Ballet of the Unhatched Chicks

November 4, 2018: Alessio Bax, piano

Vladimir Stasov, who championed everything “progressive” and “truly Russian” in all forms of art, held gatherings of painters, sculptors, musicians, and writers at his home, and it was probably there in 1870 that Musorgsky met the lively architect, designer, and painter Victor Alexandrovich Hartmann. The great friendship that sprang up was cut short, however, when three years later Hartmann died suddenly of an aneurism. It was the grief-stricken Musorgsky who informed Stasov in Vienna by an almost incoherent letter that paraphrased King Lear: “What a terrible blow! ‘Why should a dog, a horse, a rat have life,’—and creatures like Hartmann must die!”


In Hartmann’s honor, Stasov organized a memorial exhibition for the spring of 1874 that featured not only watercolors and drawings, but architectural sketches and designs for jewelry, useful objects, stage sets, and costumes. The display inspired Musorgsky’s famous Pictures at an Exhibition, a piano piece that depicts ten works in the exhibition, with an eleventh recurring “picture,” Promenade, which portrays the composer himself walking through the gallery.

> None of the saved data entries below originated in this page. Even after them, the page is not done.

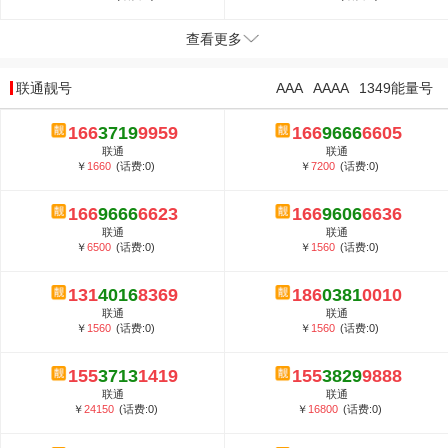
查看更多
联通靓号
AAA
AAAA
1349能量号
166
3719
9959
166
9666
6605
联通
联通
￥
1660
(话费:0)
￥
7200
(话费:0)
166
9666
6623
166
9606
6636
联通
联通
￥
6500
(话费:0)
￥
1560
(话费:0)
131
4016
8369
186
0381
0010
联通
联通
￥
1560
(话费:0)
￥
1560
(话费:0)
155
3713
1419
155
3829
9888
联通
联通
￥
24150
(话费:0)
￥
16800
(话费:0)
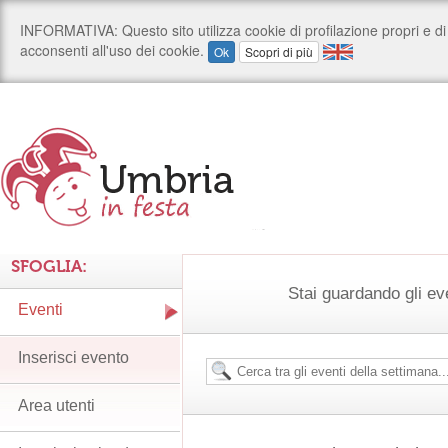
SFOGLIA:
Stai guardando gli ev
Eventi
Inserisci evento
Area utenti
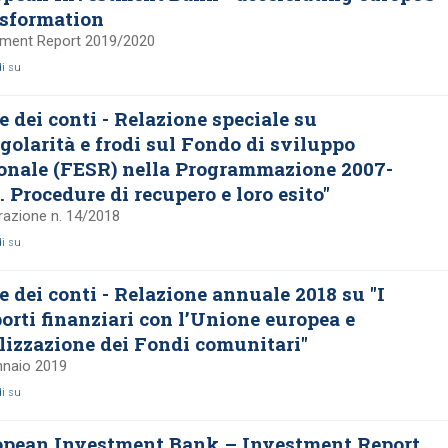
nsformation
tment Report 2019/2020
di su
e dei conti - Relazione speciale su
egolarità e frodi sul Fondo di sviluppo
onale (FESR) nella Programmazione 2007-
. Procedure di recupero e loro esito"
razione n. 14/2018
di su
e dei conti - Relazione annuale 2018 su "I
orti finanziari con l’Unione europea e
ilizzazione dei Fondi comunitari"
nnaio 2019
di su
opean Investment Bank – Investment Report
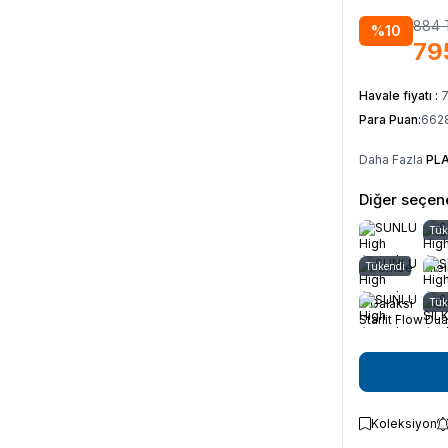
884
%
10
79
Havale fiyatı :
Para Puan:
662
Daha Fazla
PLA
Diğer seçene
Tük
S
Tükendi
Pembe
Kle
Galaksi
SIL
Tük
Starlit Flow
Dua
1.
Koleksiyon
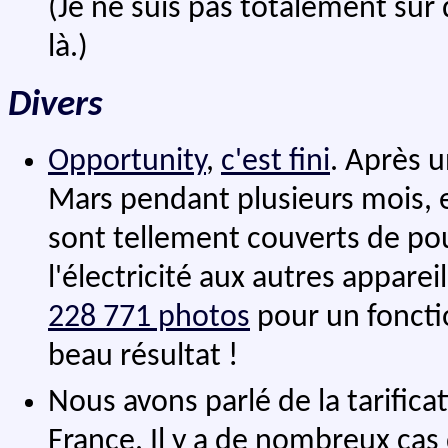
(Je ne suis pas totalement sûr 
là.)
Divers
Opportunity
,
c'est fini
. Après u
Mars pendant plusieurs mois,
sont tellement couverts de pou
l'électricité aux autres appareil
228 771 photos
pour un foncti
beau résultat !
Nous avons parlé de la tarificat
France. Il y a de nombreux cas 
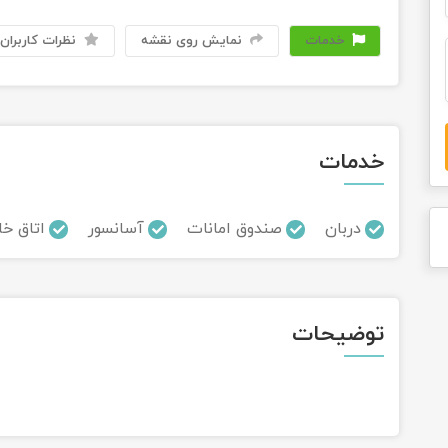
خدمات
نمایش روی نقشه
نظرات کاربران
خدمات
دربان
صندوق امانات
آسانسور
اتاق خا
توضیحات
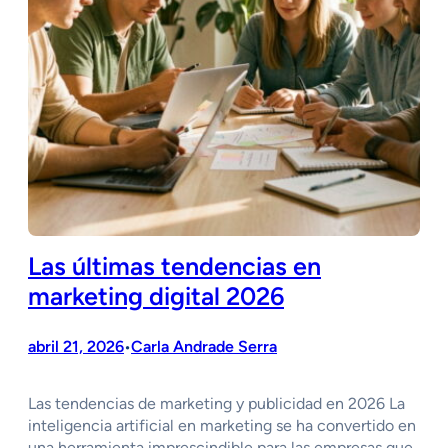
Las últimas tendencias en
marketing digital 2026
abril 21, 2026
Carla Andrade Serra
•
Las tendencias de marketing y publicidad en 2026 La
inteligencia artificial en marketing se ha convertido en
una herramienta imprescindible para las empresas que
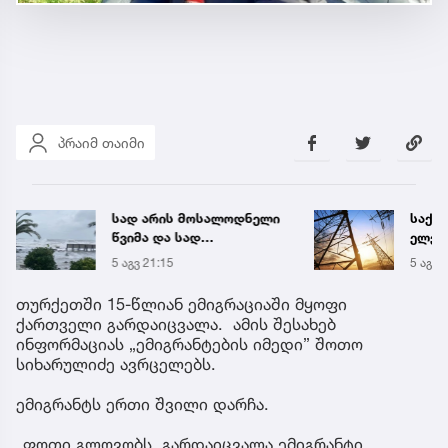
პრაიმ თაიმი
სად არის მოსალოდნელი
საქა
წვიმა და სად
ელექ
შენარჩუნდება მაღალი
სპეც
5 აგვ 21:15
5 აგვ 
ტემპერატურა
ავრც
თურქეთში 15-წლიან ემიგრაციაში მყოფი
ქართველი გარდაიცვალა. ამის შესახებ
ინფორმაციას „ემიგრანტების იმედი” შოთო
სიხარულიძე ავრცელებს.
ემიგრანტს ერთი შვილი დარჩა.
„ფოთი გლოვობს, გარდაიცვალა ემიგრანტი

Uncharacteristically enthusiastic about his progress, Musorgsky completed the entire composition in a single burst of twenty days. He dedicated the work to Stasov, who penned a preface to the original edition that describes the artworks that Musorgsky depicted—essential, since many of the items disappeared after the exhibition was dismantled.


In its original piano version, Musorgsky’s Pictures at an Exhibition had been somewhat overlooked, but the work was immensely popularized by Maurice Ravel’s orchestration of 1922. That exposure rekindled interest in the piano original, which wonderfully documents Musorgsky’s belief in the elemental power of sheer inspiration, which for him took precedence over harmonic, structural, and pianistic convention.


Today we hear the Ballet of Unhatched Chicks, which Stasov’s preface described as “Hartmann’s sketch of costumes for a picturesque scene in the ballet Trilby.” The exhibition catalog describes them as “canary chicks, enclosed in eggs as in suits of armor” with “heads put on like helmets.” Fortunately, this sketch still exists, but Musorgsky’s imagination led him further than costume sketches to depict a delightful pecking spree.